__What is needed__.
Report back every line below that carries the word "labels".

__Data records__.
──────
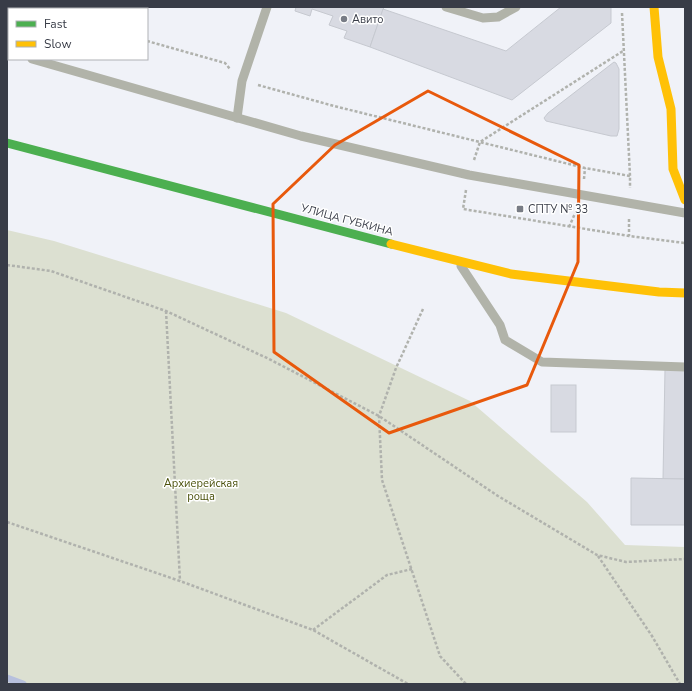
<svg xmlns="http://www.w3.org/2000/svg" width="692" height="691" font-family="'Nunito Sans',sans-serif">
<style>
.green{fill:#dce0d1}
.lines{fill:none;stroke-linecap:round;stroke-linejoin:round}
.stream{stroke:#b7c0dd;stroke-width:7}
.building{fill:#d8dae2;stroke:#c6c9d0}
.path{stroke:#b0b2ad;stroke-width:2.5;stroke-dasharray:3 2;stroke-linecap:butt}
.lane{stroke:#b1b3a9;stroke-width:9}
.fast{stroke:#4caf50;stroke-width:9}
.slow{stroke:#ffc107;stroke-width:9}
.marked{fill:none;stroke:#e8590c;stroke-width:3;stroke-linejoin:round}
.poi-dot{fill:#787c85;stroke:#fff;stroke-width:1.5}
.labels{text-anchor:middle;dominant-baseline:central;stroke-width:3;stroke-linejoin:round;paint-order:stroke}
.poi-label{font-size:11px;fill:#383c47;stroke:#fff;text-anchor:start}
.street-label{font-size:11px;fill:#383c47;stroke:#fff}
.park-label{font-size:11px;fill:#4a510b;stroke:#fff}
</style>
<rect width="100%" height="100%" fill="#f0f2f8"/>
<path class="green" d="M 7,230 L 54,241 L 286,313 L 470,401 L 587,502 L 625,545 L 685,547 L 685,684 L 7,684 Z"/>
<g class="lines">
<path class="stream" d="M 7,678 L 23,684"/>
</g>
<g class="building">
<path d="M 296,7 L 384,7 L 370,47 L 344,38 L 347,31 L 329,25 L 333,16 L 312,9 L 310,16 L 295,11 Z"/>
<path d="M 561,7 L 611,7 L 611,23 L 512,100 L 370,47 L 383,9 L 506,51 Z"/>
<path d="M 614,62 L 616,63 L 619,69 L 619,129 L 617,136 L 611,136 L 546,121 L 544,118 L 548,113 Z"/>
<path d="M 665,369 L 685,369 L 685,479 L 663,479 Z"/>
<rect x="551" y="385" width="25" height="47"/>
<path d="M 631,478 L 685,479 L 685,525 L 631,525 Z"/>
</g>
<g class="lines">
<g class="path">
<path d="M 29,7 L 36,9"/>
<path d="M 622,13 L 630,176 L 630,188"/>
<path d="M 147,41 L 225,63 L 230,69"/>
<path d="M 258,85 L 334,106 L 585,168 L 630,176"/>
<path d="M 474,160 L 480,142 L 623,51"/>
<path d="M 584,179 L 585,168"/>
<path d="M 466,190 L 463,209 L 629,236 L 685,243"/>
<path d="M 629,219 L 629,236"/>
<path d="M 569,227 L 577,209"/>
<path d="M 7,265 L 51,271 L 166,311 L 269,359 L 379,416 L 498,496 L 597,555 L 626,562 L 685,559"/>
<path d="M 423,309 L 396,368 L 379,416 L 382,480 L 440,656 L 466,684"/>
<path d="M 166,311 L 180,581"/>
<path d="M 7,522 L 180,581 L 313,630 L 408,684"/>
<path d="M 598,556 L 652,636 L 680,684"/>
<path d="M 313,630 L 387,575 L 412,569"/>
</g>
<g class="lane">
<path d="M 446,7 L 483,18 L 498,17 L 516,7"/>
<path d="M 7,52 L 9,53"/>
<path d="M 32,59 L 301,136 L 469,175 L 685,213"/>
<path d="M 237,118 L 242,81 L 267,7"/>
<path d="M 461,266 L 500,325 L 505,340 L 542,362 L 685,367"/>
</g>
<path class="fast" d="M 7,143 L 391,244"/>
<g class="slow">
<path d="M 654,7 L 658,57 L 671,109 L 673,169 L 685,200"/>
<path d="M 391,244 L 511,274 L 659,292 L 685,293"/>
</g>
</g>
<path class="marked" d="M 428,91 L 579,165 L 578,262 L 527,385 L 389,433 L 274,352 L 273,204 L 335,145 Z"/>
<g class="poi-dot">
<circle cx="344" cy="19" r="4"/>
<rect x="516" y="205" width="8" height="8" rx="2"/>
</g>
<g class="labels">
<g class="poi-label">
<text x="352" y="19">Авито</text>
<text x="528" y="209">СПТУ № 33</text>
</g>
<g class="street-label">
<text transform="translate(347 220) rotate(15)">УЛИЦА ГУБКИНА</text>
</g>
<g class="park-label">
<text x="201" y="483">Архиерейская<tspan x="201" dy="13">роща</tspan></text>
</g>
</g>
<rect width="692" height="691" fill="none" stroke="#383c47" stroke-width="16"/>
<rect x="8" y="8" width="140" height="52" fill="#ffffff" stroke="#afb1b5"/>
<rect x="16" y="21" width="20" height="6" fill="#4caf50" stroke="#afb1b5"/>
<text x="44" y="28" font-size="12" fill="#383c47">Fast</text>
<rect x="16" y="41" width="20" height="6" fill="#ffc107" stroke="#afb1b5"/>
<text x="44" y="48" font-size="12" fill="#383c47">Slow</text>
</svg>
──────
__Solved problem__.
.labels{text-anchor:middle;dominant-baseline:central;stroke-width:3;stroke-linejoin:round;paint-order:stroke}
<g class="labels">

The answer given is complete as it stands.